TASK REQUIREMENTS
[A] In the LAVA Dispatcher thread, which release were the proposed sub-blueprints meant to be scheduled in?
[B] Reproduce the LAVA Dispatcher thread word for word between "Please read and" and "But nothing impossible.", inclusive.

DOCUMENT PASSAGE
W dniu 30.03.2012 00:00, Michael Hudson-Doyle pisze:
On Thu, 29 Mar 2012 11:07:32 +0200, Zygmunt Krynicki zygmunt.krynicki@linaro.org wrote:
W dniu 29.03.2012 06:33, Michael Hudson-Doyle pisze:
On Mon, 26 Mar 2012 19:55:59 +0200, Zygmunt Krynicki zygmunt.krynicki@linaro.org wrote:
I've registered another blueprint. This time on LAVA Dispatcher. The goal is similar as the previous blueprint about device manager, to gather feedback and to propose some small steps sub-blueprints that could be scheduled in 2012.04.
The general goal is to improve the way we run tests by making them more reliable and more featureful (richer in state) at the same time.
Please read and comment on the mailing list
https://blueprints.launchpad.net/lava-dispatcher/+spec/lava-dispatcher-de-em...
I basically like this. Let's do it.
Glad to hear that.
:)
I think we can implement this incrementally by making a LavaAgentUsingClient or something in the dispatcher, although we'll have to make changes to the dispatcher too -- for example, the lava_test_run actions become a little... different (I guess the job file becomes a little less imperative? Or maybe there is a distinction between actions that execute on the host and those that execute on the board? Or something else?). But nothing impossible.
I'll write a more concrete proposal. I'm +1 on starting small and doing iterations but I want to make it clear that the goal is to have something entirely different than what we have today, we'll start with the dispatcher source code but let's keep our heads open ;-)

EXCERPTED RECORDS
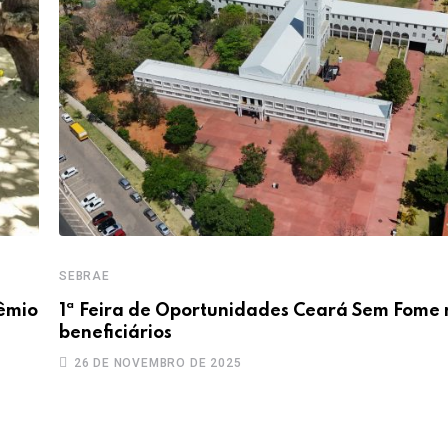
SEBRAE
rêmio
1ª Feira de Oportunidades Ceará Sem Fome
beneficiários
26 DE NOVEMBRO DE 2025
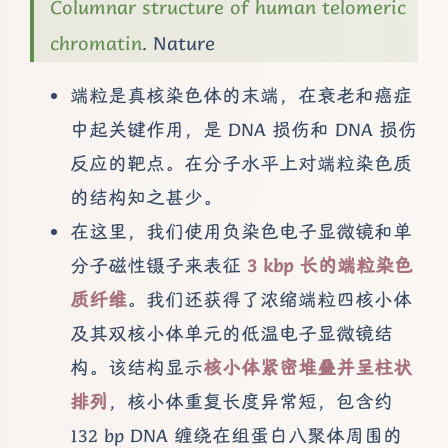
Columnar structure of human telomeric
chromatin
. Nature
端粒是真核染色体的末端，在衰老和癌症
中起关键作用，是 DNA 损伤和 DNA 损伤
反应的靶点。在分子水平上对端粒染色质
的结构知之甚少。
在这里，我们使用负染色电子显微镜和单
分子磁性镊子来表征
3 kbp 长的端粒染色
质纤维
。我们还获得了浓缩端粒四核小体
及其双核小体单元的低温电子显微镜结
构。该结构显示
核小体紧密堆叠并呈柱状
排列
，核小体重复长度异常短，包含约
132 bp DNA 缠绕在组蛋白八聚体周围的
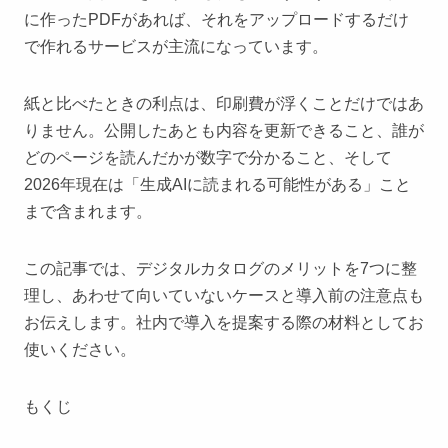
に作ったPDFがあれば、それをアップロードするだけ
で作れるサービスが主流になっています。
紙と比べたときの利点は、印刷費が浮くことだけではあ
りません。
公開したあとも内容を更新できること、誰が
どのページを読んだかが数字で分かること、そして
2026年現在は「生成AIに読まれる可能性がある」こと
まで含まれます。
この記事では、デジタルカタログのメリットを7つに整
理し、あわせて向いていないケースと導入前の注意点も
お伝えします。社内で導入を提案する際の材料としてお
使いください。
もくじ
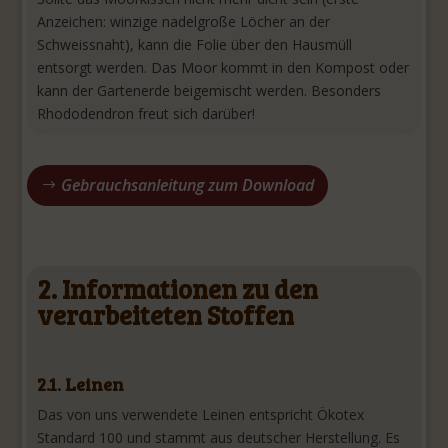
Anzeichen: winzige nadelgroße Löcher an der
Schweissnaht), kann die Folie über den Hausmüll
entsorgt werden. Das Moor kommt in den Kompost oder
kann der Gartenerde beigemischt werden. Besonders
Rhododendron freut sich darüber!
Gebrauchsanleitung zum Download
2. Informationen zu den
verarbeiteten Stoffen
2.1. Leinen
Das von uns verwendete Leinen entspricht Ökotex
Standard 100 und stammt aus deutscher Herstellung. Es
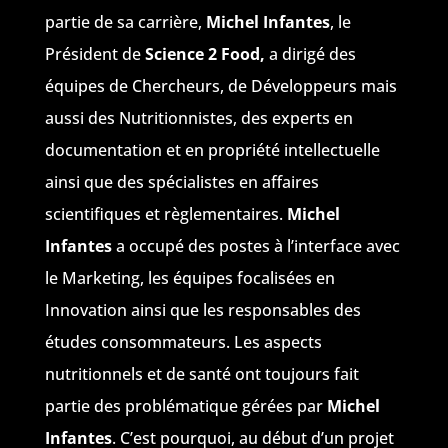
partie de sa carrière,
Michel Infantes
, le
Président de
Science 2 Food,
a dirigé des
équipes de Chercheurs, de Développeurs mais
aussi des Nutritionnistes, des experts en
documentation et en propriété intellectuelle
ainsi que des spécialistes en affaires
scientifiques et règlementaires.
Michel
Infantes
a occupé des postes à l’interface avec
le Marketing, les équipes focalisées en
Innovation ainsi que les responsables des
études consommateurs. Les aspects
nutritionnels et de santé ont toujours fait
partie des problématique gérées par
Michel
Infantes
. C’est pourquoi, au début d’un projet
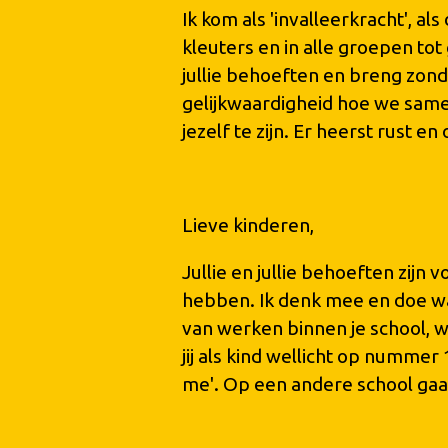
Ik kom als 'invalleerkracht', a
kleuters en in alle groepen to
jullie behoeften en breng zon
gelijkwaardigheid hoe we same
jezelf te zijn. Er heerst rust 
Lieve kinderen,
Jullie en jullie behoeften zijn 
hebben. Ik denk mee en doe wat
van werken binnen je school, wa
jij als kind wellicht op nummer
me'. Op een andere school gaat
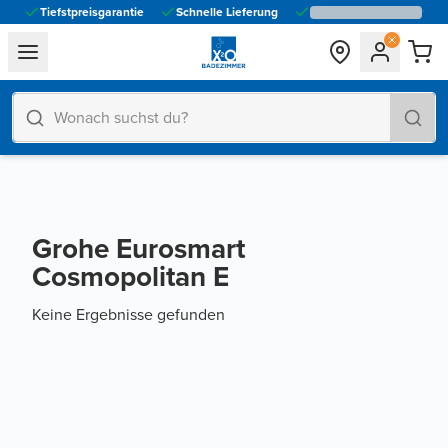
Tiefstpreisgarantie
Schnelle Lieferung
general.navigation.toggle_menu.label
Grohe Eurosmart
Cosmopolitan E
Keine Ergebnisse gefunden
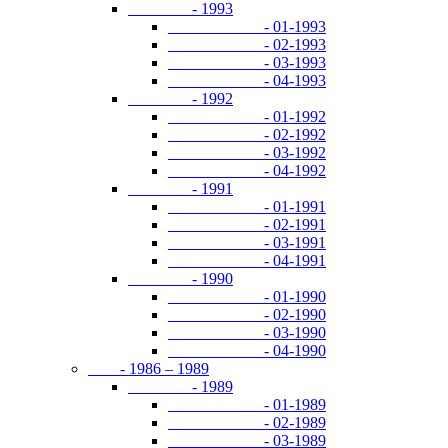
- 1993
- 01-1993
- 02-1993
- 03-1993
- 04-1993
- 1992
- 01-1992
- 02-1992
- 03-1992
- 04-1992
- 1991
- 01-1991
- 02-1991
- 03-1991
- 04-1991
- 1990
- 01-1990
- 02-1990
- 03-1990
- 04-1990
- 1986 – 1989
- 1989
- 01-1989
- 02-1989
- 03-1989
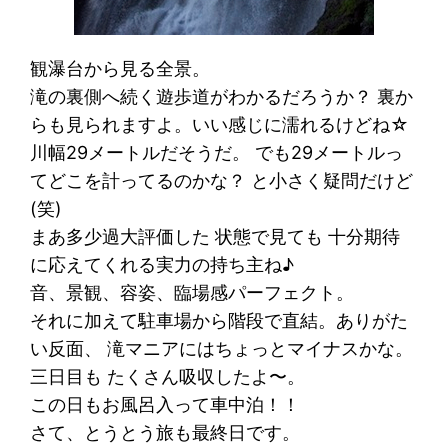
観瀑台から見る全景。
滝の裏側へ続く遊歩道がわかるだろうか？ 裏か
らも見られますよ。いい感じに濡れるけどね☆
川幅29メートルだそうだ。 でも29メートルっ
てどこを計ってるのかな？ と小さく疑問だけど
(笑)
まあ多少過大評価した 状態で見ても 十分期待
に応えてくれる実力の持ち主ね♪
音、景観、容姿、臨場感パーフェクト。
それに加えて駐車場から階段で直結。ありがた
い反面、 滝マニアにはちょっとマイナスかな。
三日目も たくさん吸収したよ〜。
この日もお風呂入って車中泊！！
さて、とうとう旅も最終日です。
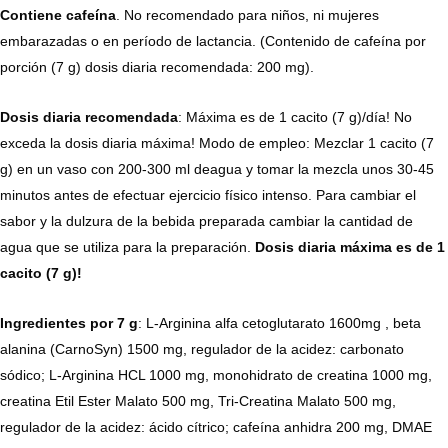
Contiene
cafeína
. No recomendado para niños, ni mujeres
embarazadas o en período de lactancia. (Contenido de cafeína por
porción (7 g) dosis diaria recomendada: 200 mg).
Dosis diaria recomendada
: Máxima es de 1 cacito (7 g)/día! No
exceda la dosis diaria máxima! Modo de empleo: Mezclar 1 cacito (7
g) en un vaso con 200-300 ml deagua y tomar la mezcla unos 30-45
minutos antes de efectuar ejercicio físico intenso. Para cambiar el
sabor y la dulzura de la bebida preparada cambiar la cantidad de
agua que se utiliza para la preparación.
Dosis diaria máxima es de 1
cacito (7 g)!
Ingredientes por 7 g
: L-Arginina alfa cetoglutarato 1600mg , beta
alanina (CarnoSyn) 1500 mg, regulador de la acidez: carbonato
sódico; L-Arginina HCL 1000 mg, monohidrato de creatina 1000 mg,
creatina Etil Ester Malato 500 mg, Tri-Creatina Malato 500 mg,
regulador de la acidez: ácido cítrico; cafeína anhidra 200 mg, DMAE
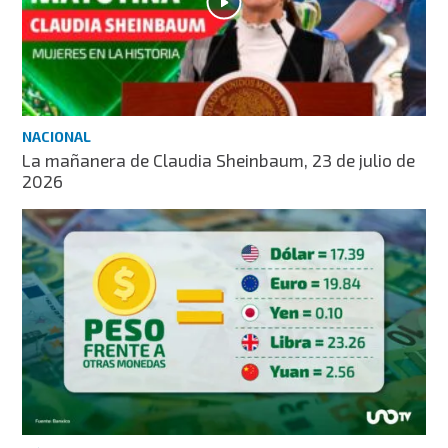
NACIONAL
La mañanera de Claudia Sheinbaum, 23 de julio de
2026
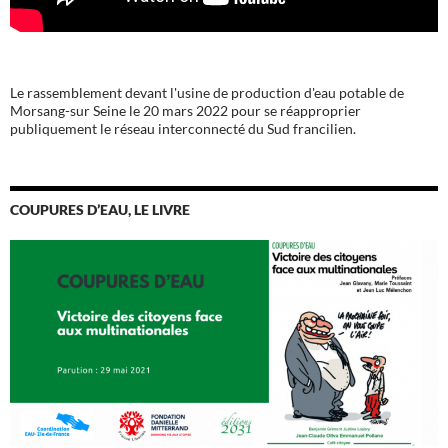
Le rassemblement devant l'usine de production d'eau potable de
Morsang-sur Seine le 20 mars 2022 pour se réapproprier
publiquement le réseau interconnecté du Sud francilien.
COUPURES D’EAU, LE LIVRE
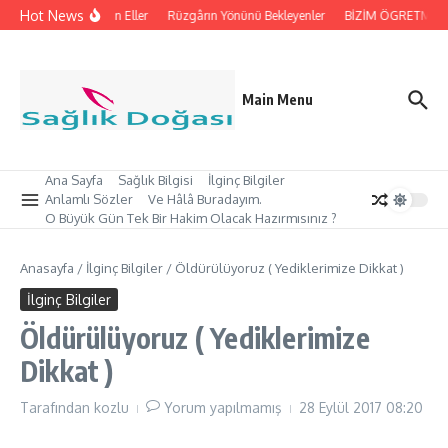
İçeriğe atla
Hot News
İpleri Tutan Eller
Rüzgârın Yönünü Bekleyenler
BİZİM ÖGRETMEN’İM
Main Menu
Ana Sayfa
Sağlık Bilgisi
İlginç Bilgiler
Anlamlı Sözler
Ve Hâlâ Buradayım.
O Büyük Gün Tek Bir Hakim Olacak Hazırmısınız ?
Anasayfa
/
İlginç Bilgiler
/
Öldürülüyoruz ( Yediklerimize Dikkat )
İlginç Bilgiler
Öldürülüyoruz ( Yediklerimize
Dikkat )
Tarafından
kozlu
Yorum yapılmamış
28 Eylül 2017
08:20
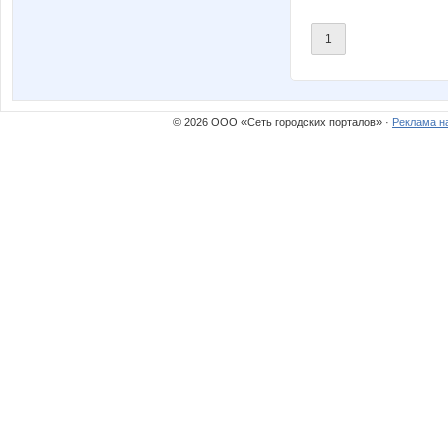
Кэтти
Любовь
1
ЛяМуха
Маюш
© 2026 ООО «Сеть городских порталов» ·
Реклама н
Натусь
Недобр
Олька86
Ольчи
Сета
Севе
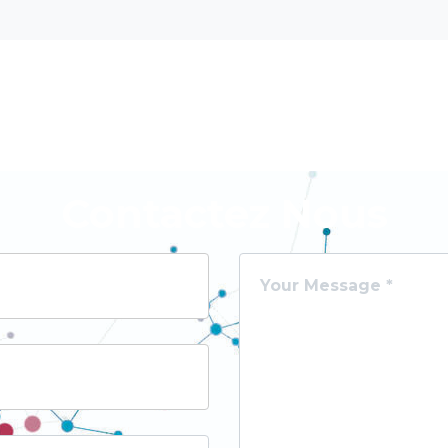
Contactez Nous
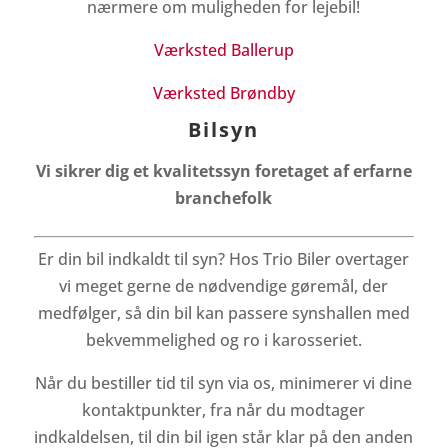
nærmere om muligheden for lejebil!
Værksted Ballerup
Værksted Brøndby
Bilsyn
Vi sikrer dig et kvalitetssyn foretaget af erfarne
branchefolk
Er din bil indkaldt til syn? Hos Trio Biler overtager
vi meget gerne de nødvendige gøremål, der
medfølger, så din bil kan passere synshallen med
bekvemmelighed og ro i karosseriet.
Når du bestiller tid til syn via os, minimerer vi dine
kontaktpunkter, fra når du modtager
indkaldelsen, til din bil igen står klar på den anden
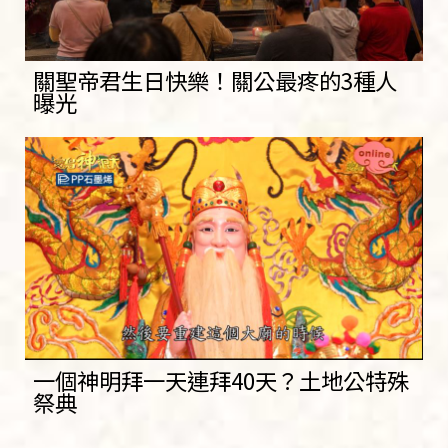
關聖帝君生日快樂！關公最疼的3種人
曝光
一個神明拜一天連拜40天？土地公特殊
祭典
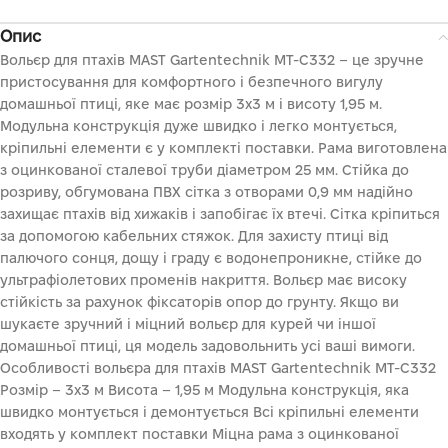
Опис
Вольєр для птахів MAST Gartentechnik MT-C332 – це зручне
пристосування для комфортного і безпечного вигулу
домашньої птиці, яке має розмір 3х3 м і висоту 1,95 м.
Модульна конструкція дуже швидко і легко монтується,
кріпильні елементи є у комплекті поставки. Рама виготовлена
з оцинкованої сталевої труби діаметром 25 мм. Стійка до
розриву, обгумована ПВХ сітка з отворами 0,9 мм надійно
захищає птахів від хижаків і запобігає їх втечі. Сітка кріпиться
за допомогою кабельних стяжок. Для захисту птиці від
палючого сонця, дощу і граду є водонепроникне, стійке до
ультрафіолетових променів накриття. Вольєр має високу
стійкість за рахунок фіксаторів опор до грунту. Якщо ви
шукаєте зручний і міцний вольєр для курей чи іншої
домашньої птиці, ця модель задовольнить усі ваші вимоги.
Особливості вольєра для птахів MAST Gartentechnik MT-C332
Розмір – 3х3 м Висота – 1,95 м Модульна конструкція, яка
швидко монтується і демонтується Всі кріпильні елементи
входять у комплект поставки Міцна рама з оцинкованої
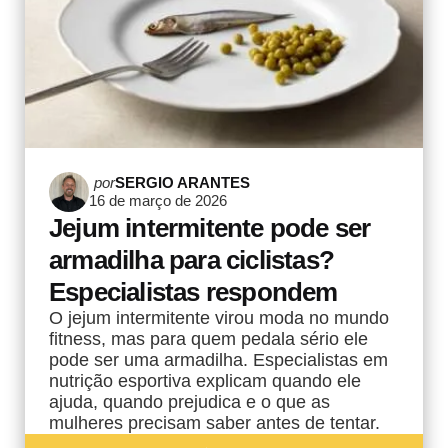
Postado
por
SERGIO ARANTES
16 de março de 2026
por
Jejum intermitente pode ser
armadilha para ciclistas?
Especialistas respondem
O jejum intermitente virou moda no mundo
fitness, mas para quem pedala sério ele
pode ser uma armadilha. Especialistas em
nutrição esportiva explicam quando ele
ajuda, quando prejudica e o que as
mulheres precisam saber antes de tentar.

EXPECTED RESULTS
[A] 2012.04

[B]
Please read and comment on the mailing list
https://blueprints.launchpad.net/lava-dispatcher/+spec/lava-dispatcher-de-em...
I basically like this. Let's do it.
Glad to hear that.
:)
I think we can implement this incrementally by making a LavaAgentUsingClient or something in the dispatcher, although we'll have to make changes to the dispatcher too -- for example, the lava_test_run actions become a little... different (I guess the job file becomes a little less imperative? Or maybe there is a distinction between actions that execute on the host and those that execute on the board? Or something else?). But nothing impossible.